(Material shown Opens)

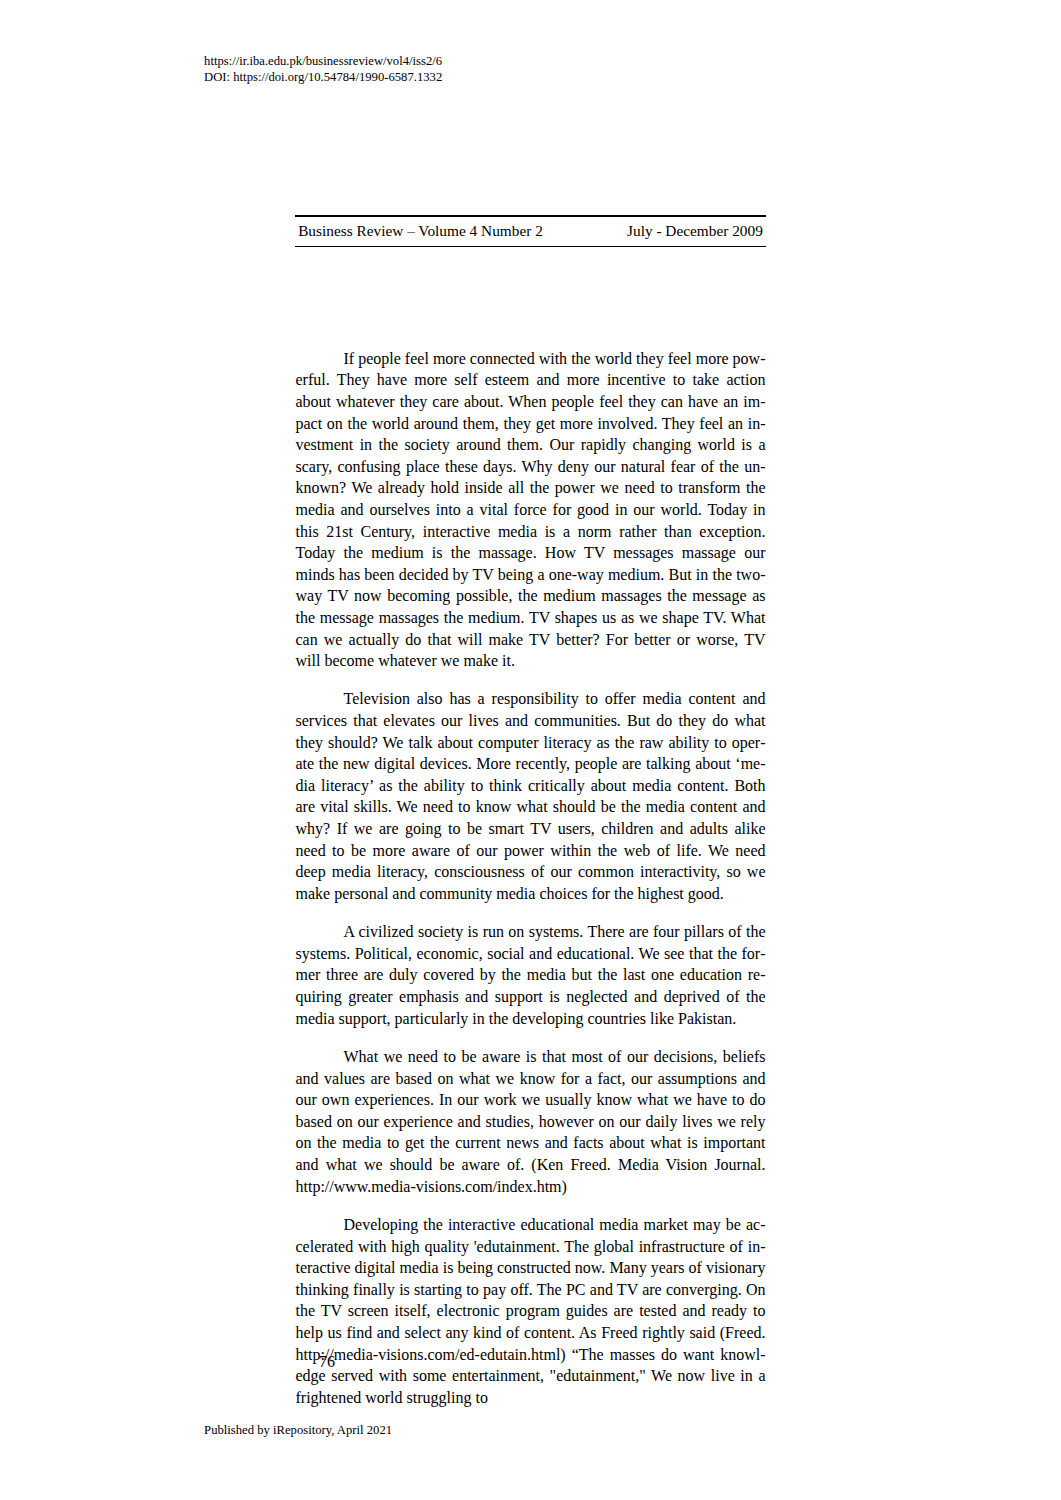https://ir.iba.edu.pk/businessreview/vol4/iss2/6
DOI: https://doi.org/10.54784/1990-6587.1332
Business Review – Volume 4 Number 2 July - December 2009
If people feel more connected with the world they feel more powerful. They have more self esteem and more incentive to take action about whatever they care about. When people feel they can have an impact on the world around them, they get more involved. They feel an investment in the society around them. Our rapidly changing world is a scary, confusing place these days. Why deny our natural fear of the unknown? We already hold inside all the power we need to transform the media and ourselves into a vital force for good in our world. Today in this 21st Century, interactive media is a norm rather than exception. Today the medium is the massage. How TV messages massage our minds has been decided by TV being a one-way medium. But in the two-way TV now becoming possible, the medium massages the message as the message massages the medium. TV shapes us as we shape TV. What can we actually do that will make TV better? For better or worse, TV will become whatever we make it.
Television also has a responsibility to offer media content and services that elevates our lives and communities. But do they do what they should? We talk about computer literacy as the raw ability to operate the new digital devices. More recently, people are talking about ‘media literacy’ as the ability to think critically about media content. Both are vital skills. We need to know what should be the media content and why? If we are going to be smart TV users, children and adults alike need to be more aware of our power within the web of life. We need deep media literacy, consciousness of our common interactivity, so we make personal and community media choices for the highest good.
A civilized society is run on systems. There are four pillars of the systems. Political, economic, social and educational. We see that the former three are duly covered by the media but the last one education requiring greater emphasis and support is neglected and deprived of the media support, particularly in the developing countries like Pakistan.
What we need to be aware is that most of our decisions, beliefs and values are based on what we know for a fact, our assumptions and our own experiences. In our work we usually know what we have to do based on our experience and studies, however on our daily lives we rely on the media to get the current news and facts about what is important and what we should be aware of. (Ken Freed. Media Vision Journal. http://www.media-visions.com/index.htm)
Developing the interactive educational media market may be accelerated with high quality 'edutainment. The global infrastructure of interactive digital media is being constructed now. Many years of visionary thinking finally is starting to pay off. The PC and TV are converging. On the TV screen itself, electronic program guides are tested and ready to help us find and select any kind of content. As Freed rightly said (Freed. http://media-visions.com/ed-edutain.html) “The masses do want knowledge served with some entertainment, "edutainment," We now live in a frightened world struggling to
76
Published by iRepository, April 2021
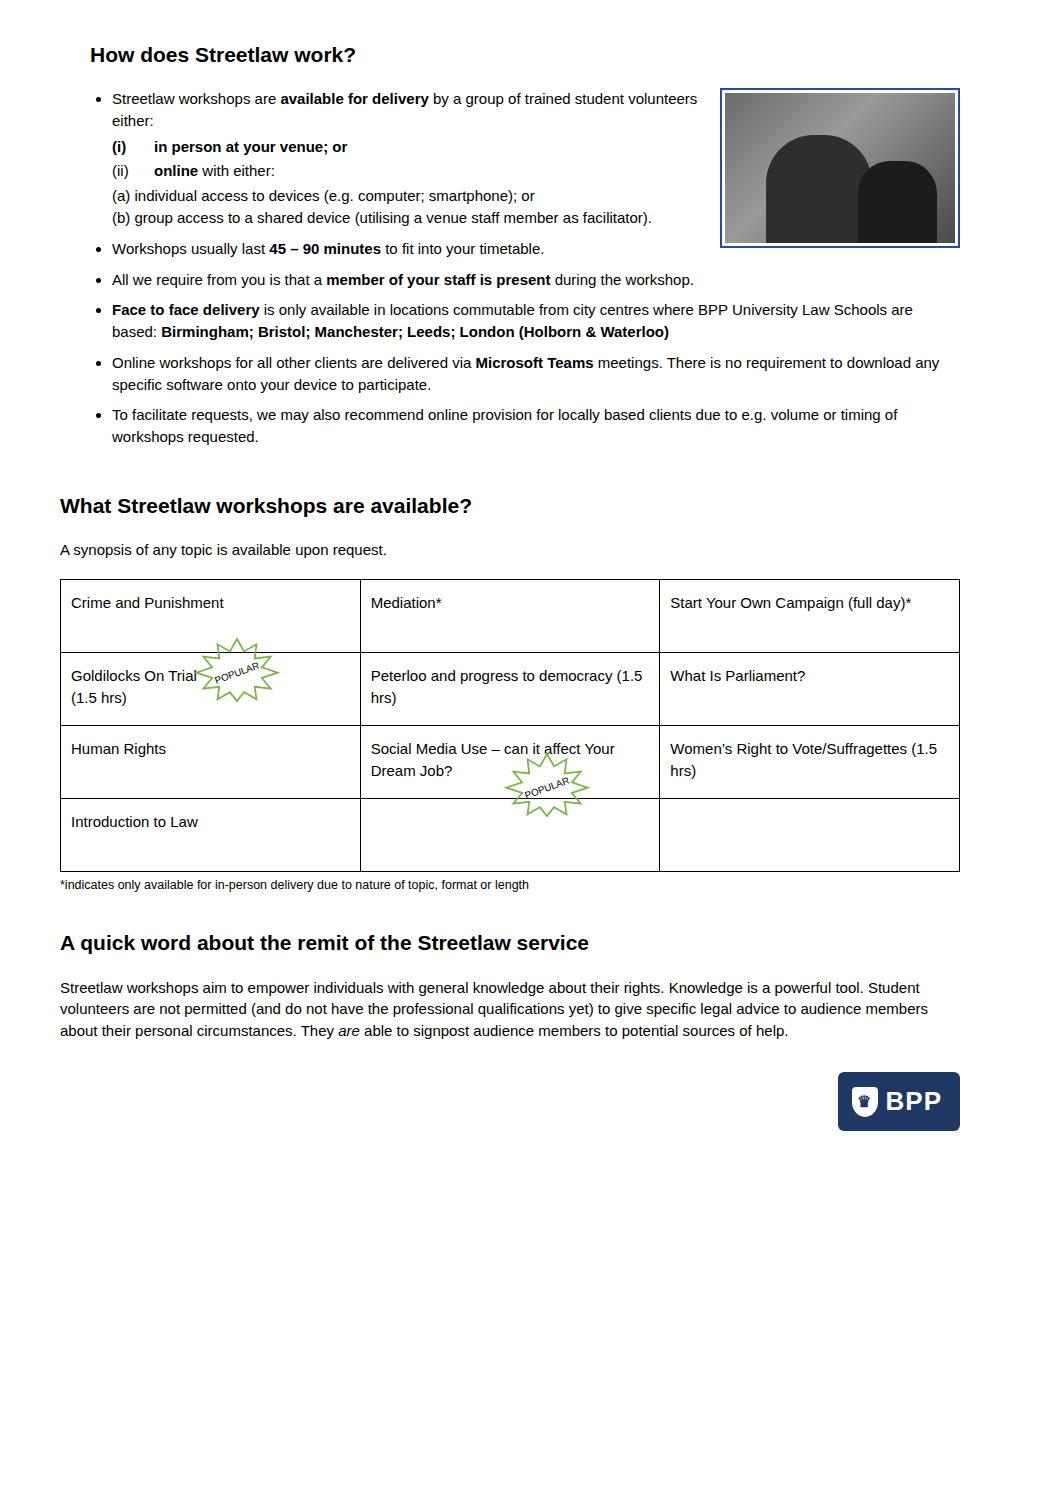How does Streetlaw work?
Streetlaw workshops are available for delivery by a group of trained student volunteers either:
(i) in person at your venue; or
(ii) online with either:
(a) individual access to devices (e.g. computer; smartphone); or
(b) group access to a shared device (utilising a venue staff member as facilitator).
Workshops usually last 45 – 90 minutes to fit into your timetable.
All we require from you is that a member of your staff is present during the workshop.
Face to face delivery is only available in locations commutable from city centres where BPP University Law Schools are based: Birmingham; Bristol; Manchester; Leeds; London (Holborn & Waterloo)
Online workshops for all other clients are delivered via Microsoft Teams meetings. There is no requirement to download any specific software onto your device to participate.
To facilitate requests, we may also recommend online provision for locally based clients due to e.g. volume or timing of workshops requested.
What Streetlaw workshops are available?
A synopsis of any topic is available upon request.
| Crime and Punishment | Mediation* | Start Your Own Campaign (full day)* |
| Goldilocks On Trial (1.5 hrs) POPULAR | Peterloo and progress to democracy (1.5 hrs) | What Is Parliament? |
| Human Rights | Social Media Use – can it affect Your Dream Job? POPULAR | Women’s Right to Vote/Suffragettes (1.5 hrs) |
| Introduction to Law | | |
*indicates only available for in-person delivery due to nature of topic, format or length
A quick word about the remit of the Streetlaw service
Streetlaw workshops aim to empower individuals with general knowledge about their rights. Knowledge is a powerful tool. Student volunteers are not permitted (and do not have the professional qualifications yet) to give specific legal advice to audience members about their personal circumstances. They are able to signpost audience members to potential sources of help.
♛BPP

(Material shown Closes)
(Material shown Opens)

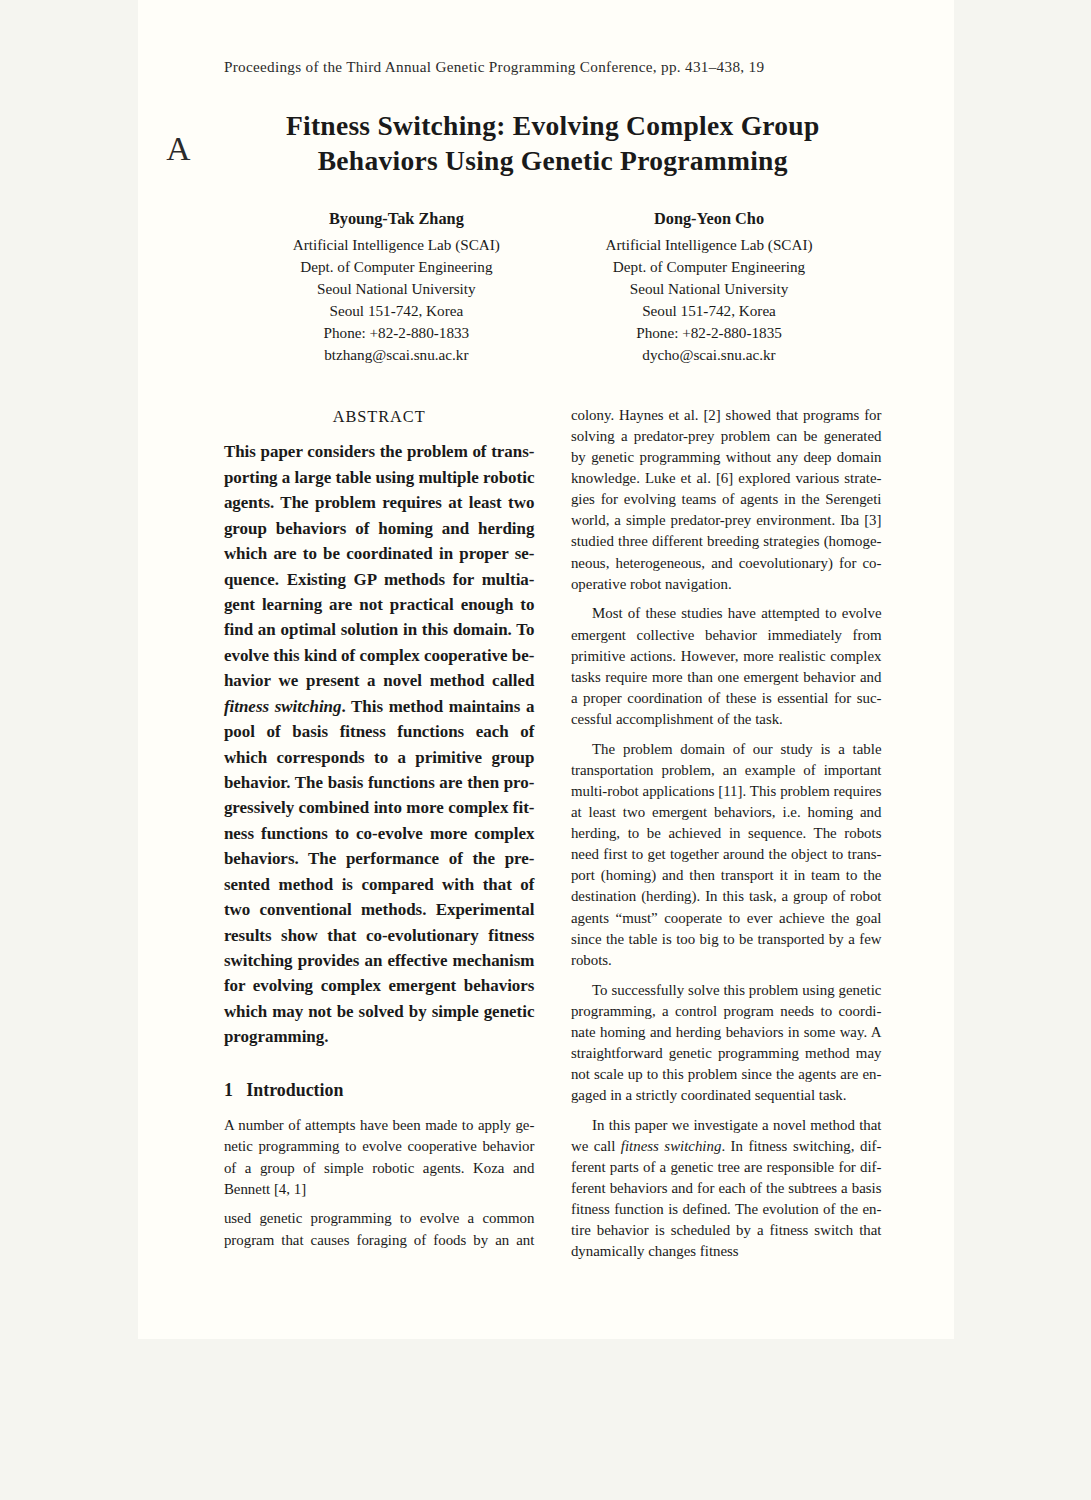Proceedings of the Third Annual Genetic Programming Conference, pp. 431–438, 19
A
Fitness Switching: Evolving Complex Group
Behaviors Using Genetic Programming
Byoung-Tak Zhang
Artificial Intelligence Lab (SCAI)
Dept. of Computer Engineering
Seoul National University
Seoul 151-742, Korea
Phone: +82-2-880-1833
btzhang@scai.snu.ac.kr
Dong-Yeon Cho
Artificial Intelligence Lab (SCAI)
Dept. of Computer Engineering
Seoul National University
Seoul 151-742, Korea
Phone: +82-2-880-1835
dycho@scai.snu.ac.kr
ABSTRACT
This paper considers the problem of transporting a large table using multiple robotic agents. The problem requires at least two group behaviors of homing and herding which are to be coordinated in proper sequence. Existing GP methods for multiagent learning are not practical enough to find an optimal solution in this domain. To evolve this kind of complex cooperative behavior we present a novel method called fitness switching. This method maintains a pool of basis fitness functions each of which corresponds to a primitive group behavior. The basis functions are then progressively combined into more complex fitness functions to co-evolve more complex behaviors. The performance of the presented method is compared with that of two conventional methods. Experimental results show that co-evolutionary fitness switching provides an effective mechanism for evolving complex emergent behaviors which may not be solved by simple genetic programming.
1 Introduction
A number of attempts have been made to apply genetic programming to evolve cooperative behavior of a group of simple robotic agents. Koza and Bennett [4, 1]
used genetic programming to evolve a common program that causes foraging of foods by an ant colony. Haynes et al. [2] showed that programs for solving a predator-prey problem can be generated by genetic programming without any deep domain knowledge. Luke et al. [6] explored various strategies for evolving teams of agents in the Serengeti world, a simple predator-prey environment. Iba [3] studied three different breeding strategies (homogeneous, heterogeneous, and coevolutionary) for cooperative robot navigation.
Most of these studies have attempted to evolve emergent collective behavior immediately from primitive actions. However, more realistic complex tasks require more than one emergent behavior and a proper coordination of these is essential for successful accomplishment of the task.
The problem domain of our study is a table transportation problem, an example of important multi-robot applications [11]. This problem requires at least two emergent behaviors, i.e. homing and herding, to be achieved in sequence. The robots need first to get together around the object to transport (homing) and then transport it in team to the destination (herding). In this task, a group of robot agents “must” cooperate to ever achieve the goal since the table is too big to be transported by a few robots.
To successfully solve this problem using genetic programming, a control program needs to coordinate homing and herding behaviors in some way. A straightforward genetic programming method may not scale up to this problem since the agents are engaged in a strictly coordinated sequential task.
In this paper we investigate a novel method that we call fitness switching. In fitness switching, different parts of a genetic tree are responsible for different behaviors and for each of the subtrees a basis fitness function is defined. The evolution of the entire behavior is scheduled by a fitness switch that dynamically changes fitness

(Material shown Closes)

Where does the word "topic" appear in the records? Copy every line that holds it.

A synopsis of any topic is available upon request.
*indicates only available for in-person delivery due to nature of topic, format or length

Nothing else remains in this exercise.